Tarefas obrigatórias |
a: No texto sobre o método no Discurso de Rousseau, o que se entende por "método"?
b: Prossiga o texto sobre o método no Discurso de Rousseau a partir da última frase apresentada.

Texto extraído |
++++++

Volta

 

O Discurso sobre a desigualdade e o método abdutivo

 

Daniel Afonso da Silva

Universidade Estadual de Campinas

 

Introdução

 

Freqüentemente as obras filosóficas, ao tornarem-se clássicas, parecem transportar-se para um universo quase à parte. Ingressando no cânone, tornam-se independentes de seus autores, adotam predecessores e engendram descendentes. Conforme nos ensina Popper (1999), por meio de sua tese dos três mundos, a autonomia do mundo 3 ("dos inteligíveis ou das idéias no sentido objetivo"), condição mesma para a objetividade do conhecimento, é apenas relativa. Essa emancipação conhece graus vários e algumas obras continuam dialogando interminavelmente com a realidade mutável, sempre atuais.

O Discurso sobre a Origem e os Fundamentos da Desigualdade entre os Homens constitui indiscutivelmente uma das obras filosóficas mais lidas e influentes. Desejamos desenvolver aqui um tópico, relacionado ao Discurso, de menor interesse intrínseco, porém, de grande importância para uma justa avaliação do texto rousseauniano. Procuramos apresentar e discutir o método de Rousseau tal qual se pode depreender da obra em questão. Por método, não entendemos propriamente a estratégia de argumentação, mas o procedimento investigativo que conduziu às conclusões apresentadas pelo autor em seu texto. Nossa análise encontra sua primeira dificuldade no fato de o tema eleito não merecer um capítulo próprio no Discurso. Ao contrário, os elementos que nos permitem reconhecer um método mostram-se dispersos por todo o texto. Rousseau não busca explanar seu método, cometendo apenas observações casuais. Não obstante, interrogando o texto, acabamos por sugerir novas chaves de interpretação, contribuindo, embora minimamente, para o revigoramento do mesmo.

 

I

 

Uma primeira questão pertinente seria a de se Rousseau desenvolve, no Segundo Discurso, uma narrativa histórica de caráter científico ou uma narrativa literária, esta voltada a propósitos outros que não a descoberta da verdade ou o descortinar da realidade. Esse problema torna-se mais espinhoso ao atentarmos para as polêmicas subjacentes à pergunta, relacionadas à cientificidade das ciências humanas – e da História em particular –, à verdade científica e/ou à realidade. A resposta, portanto, deve conter os seguintes esclarecimentos: 1) qual o caráter cognitivo do Segundo Discurso; 2) qual deve ser sua pretensão à verdade; 3) o que legitima essa pretensão.

++++++

Itens listados |

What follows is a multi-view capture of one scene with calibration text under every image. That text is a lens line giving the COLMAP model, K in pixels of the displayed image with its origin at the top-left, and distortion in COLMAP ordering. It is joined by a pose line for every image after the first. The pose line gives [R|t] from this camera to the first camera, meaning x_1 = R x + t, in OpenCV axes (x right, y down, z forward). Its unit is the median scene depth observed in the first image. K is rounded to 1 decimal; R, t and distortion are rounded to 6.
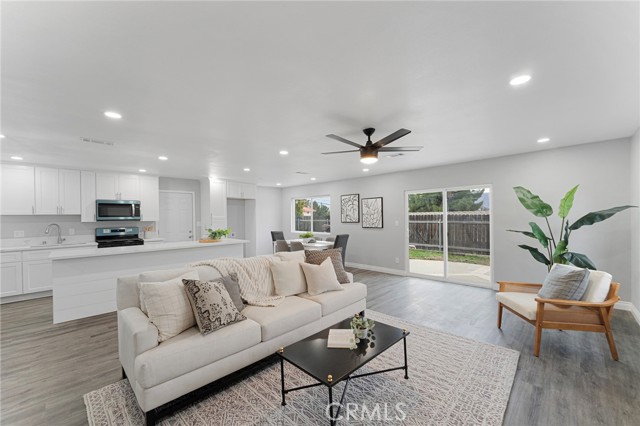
lens RADIAL K [[256.7, 0, 321.2], [0, 256.7, 218.8], [0, 0, 1]] dist [-0.003496, -0.000035]
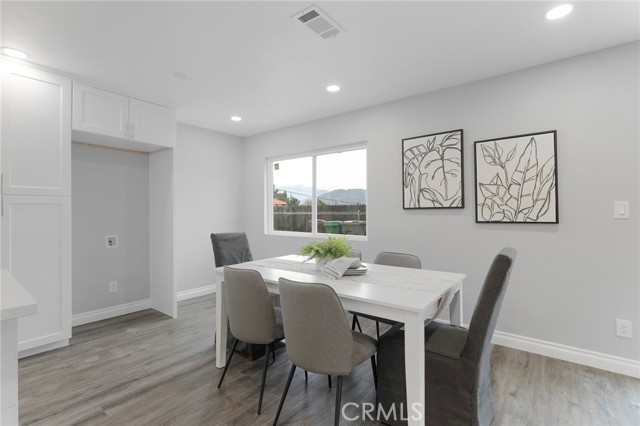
lens RADIAL K [[298.4, 0, 324.1], [0, 298.4, 208.6], [0, 0, 1]] dist [0.002234, -0.000537]
pose [[0.993326, 0.005402, 0.115212, -0.104449], [-0.003323, 0.999828, -0.018226, 0.025097], [-0.115291, 0.017721, 0.993174, 0.665929]]
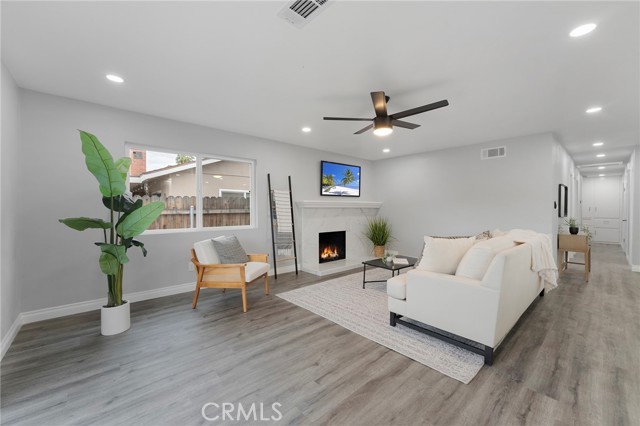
lens RADIAL K [[256.7, 0, 317.0], [0, 256.7, 212.2], [0, 0, 1]] dist [-0.003496, -0.000035]
pose [[-0.997493, 0.010208, 0.070025, 0.183458], [0.011432, 0.999788, 0.017098, 0.020378], [-0.069835, 0.017856, -0.997399, 0.969310]]
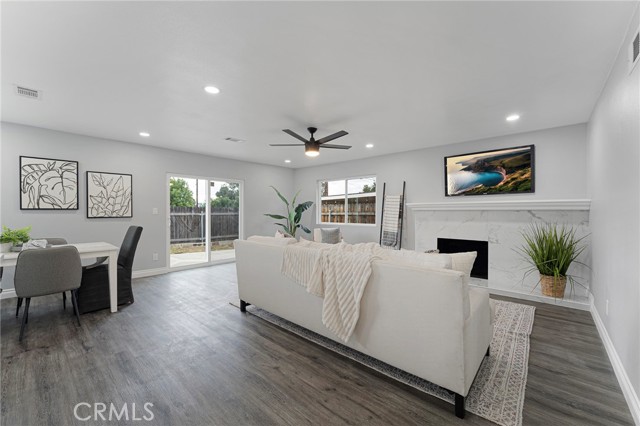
lens RADIAL K [[256.7, 0, 320.4], [0, 256.7, 212.2], [0, 0, 1]] dist [-0.003496, -0.000035]
pose [[-0.042597, 0.009864, 0.999044, -0.517646], [0.005381, 0.999939, -0.009643, 0.032030], [-0.999078, 0.004965, -0.042647, 0.506922]]
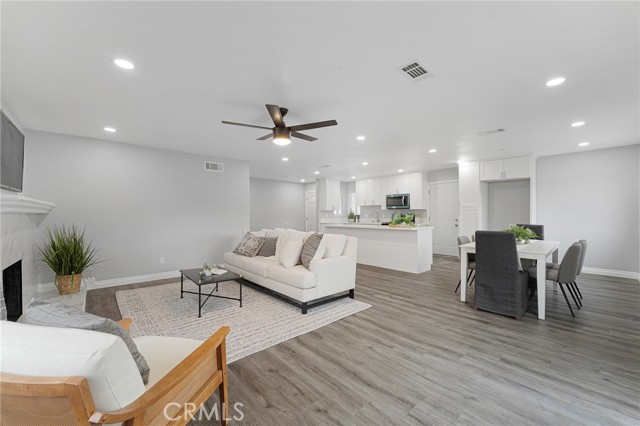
lens RADIAL K [[256.7, 0, 322.8], [0, 256.7, 216.5], [0, 0, 1]] dist [-0.003496, -0.000035]
pose [[-0.055603, 0.022085, -0.998209, 0.579809], [-0.001401, 0.999753, 0.022197, 0.016697], [0.998452, 0.002633, -0.055559, 0.605181]]
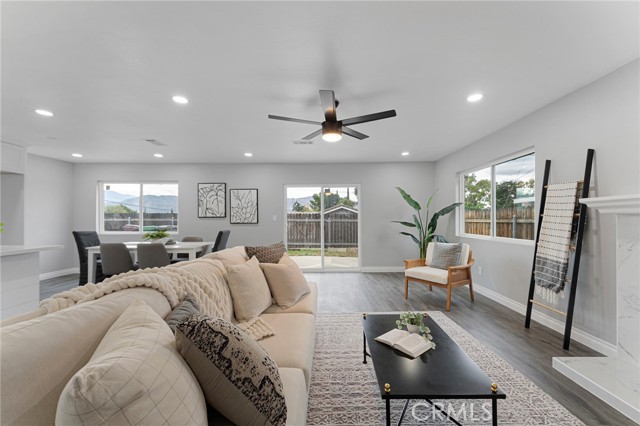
lens RADIAL K [[256.7, 0, 327.8], [0, 256.7, 217.8], [0, 0, 1]] dist [-0.003496, -0.000035]
pose [[0.714063, 0.009226, 0.700020, -0.216141], [-0.000543, 0.999920, -0.012625, 0.028458], [-0.700081, 0.008635, 0.714011, 0.194280]]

++++++

Lista de respostas |
a: Não a estratégia de argumentação, mas o procedimento investigativo que levou às conclusões apresentadas pelo autor.

b:
Quanto ao tipo de narrativa, a questão talvez não seja tão relevante quanto julgamos. Sem intenção de produzir algo mais que uma análise sumária da época de Rousseau, algumas características, mais ou menos consensuais, podem-se elencar, componentes de um período da história intelectual anterior a  uma cisão mais profunda entre ciência e filosofia e entre ciências do homem e ciências da natureza – período durante o qual essa divisão começa a tomar forma. Os meios de divulgação científica eram os livros – o que ainda persiste parcialmente nas ciências humanas. Muitos textos não revelam o rigor e a tecnicidade dos escritos científicos atuais, bastando citar, como comprovação a essa afirmação, o Diálogo sobre os Dois Máximos Sistemas do Mundo, de Galileu, no qual a defesa  - não apenas a divulgação - do sistema copernicano contra o sistema ptolomaico, uma discussão astronômica, é conduzida por meio de um expediente platônico. Na Filosofia, o emprego de recursos estilísticos menos rebuscados, de linguagem cotidiana preferencialmente a construções escolásticas constitui mesmo uma opção dos autores – Hume, Voltaire e outros – destinada a ampliar o rol de leitores potenciais. Esse exatamente constitui um traço do escritor Rousseau, o coloquialismo de muitas de suas obras, coloquialismo que não implica simplificação ou descuido argumentativo, porém, uma superação de certos tradicionalismos formalistas.

Trata-se, para Rousseau, de confrontar juízos há muito entranhados sobre a origem da desigualdade, juízos amalgamados a crenças religiosas e reiterados por séculos de pregação. Para combater o relato bíblico da criação, Rousseau produziu uma nova narrativa das origens. Seu texto, como nossa análise procura mostrar, não compartilha do valor cognitivo dos mitos, mas esforça-se por estruturar-se cientificamente.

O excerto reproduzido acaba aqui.